AMLO hizo su carrera como un opositor permanente al PRI y la derecha, se autoproclamó mártir del sistema abusivo de poder de México —el sistema lo es, pero él no es su víctima— y ganó la presidencia con un discurso que resonó en un electorado hastiado: acabar con la corrupción, los privilegios de más de setenta años de priismo y doce de panismo, el clientelismo extendido, una impunidad rampante. Muchos vieron en él la última opción antes de apretar el gatillo nihilista de asumir que, no importa quien gane, igual llevará a sus compadres al poder, robará dinero público, desatenderá a los ciudadanos y se saldrá con la suya.
López Obrador da señales de ser más de lo mismo. Por sus declaraciones parece creer que está por encima de todo y que es capaz de ganarle a la realidad, a despecho de las necesidades del país. Si su condición todopoderosa es ratificada en las elecciones de junio, sentirá que ni la negligencia del metro ni la selección a dedo de la Torita habrán sido problema alguno. Se supondrá cada vez más eximido de rendir cuentas.
El escenario es en extremo complejo porque ya no hay un líder opositor convocante que sugiera la posibilidad de aire fresco como fue AMLO antes de llegar al poder. Por eso, aunque la sociedad civil castigue electoralmente al gobierno, no podrá volverse a casa a descansar: el contrapunto a Morena es una oposición variopinta unida por el espanto que no exhibe señales de haber aprendido la lección depurándose como una alternativa realmente honesta y democrática.
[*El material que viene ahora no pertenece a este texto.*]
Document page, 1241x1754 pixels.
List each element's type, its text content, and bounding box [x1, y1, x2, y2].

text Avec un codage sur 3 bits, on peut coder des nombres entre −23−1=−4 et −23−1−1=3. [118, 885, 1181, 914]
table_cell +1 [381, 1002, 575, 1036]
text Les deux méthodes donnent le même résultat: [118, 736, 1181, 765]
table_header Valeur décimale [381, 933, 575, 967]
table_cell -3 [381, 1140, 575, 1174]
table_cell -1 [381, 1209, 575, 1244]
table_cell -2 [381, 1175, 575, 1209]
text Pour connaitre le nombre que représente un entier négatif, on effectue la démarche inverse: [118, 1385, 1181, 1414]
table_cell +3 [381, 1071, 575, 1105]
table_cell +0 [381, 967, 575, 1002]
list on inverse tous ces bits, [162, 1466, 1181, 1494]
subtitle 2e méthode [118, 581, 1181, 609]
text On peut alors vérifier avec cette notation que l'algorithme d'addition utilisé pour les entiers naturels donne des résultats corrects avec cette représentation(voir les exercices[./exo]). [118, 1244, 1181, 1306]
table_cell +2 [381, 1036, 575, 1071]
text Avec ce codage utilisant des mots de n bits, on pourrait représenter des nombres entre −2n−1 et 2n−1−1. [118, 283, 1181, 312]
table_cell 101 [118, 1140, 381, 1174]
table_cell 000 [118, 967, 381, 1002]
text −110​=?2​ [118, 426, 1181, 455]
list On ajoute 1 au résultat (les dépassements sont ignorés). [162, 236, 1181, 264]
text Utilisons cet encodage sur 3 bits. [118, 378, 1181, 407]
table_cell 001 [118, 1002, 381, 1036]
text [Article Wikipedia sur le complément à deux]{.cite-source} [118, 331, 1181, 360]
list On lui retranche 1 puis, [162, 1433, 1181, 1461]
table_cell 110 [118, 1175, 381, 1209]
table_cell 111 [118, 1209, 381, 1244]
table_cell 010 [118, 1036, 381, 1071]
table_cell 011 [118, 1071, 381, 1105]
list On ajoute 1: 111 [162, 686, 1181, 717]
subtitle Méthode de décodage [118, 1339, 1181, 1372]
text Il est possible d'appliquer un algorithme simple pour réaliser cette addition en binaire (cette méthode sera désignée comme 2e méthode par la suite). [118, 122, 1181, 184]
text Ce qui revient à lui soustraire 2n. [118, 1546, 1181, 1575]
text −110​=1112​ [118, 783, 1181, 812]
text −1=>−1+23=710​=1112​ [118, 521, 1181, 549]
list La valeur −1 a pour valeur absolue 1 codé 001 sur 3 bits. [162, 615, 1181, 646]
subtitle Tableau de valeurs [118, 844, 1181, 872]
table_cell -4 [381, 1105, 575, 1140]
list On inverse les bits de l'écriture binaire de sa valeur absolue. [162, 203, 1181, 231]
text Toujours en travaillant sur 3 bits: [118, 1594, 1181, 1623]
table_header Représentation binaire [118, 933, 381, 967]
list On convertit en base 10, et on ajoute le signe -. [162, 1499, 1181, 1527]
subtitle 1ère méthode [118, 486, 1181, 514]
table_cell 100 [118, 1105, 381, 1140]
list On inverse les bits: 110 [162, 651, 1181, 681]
AMLO abona la fractura social cuando le piden responsabilidad y empatía y ofrece pasteles de menosprecio e indiferencia. Si no pasa nada —si no hay investigaciones concluyentes con culpables, si no se corta el brote de nepotismo en Morena, si no hay corrección electoral: si López Obrador reina supremo—, la impunidad marcará su continuidad cultural en la historia política de México.